AVAILABLE RECORDS section start

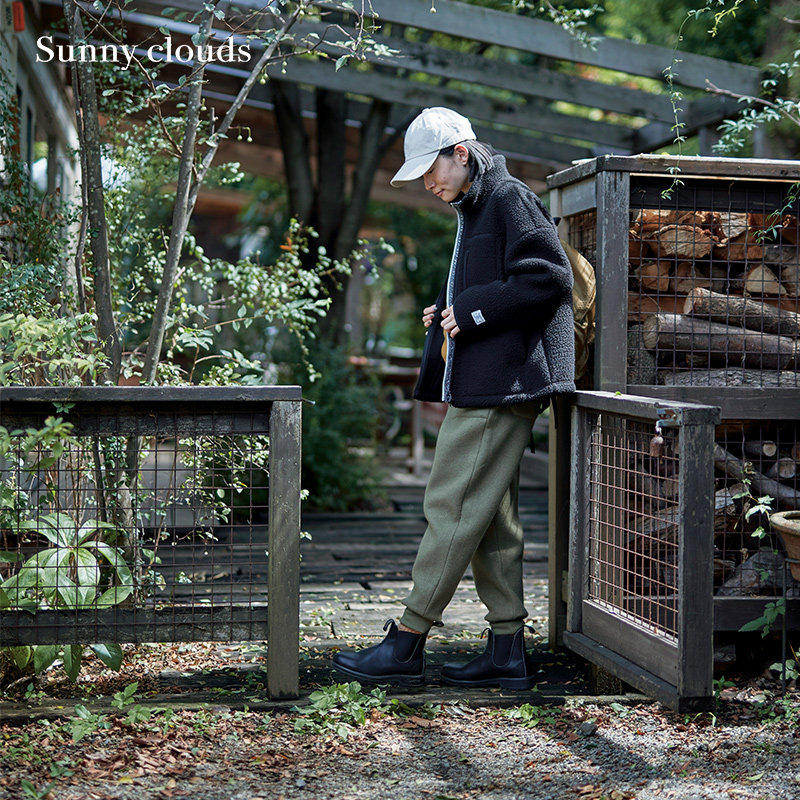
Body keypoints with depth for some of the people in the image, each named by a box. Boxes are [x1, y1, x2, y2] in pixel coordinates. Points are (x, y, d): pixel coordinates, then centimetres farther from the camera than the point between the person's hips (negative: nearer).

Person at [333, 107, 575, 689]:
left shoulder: (511, 199, -9)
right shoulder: (476, 210, 22)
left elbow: (549, 278, -18)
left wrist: (472, 310, -15)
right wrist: (450, 312, 11)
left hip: (499, 387, -11)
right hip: (482, 387, 11)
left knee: (453, 508, -7)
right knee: (491, 516, 9)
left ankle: (407, 642, -3)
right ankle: (508, 651, 13)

AVAILABLE RECORDS section end

### ACTION ITEM
The line containing "left hip: (499, 387, -11)" marks the start. Repeat it and every line after it to the end of the listing above, exactly.

### WRITTEN ANSWER
left hip: (499, 387, -11)
right hip: (482, 387, 11)
left knee: (453, 508, -7)
right knee: (491, 516, 9)
left ankle: (407, 642, -3)
right ankle: (508, 651, 13)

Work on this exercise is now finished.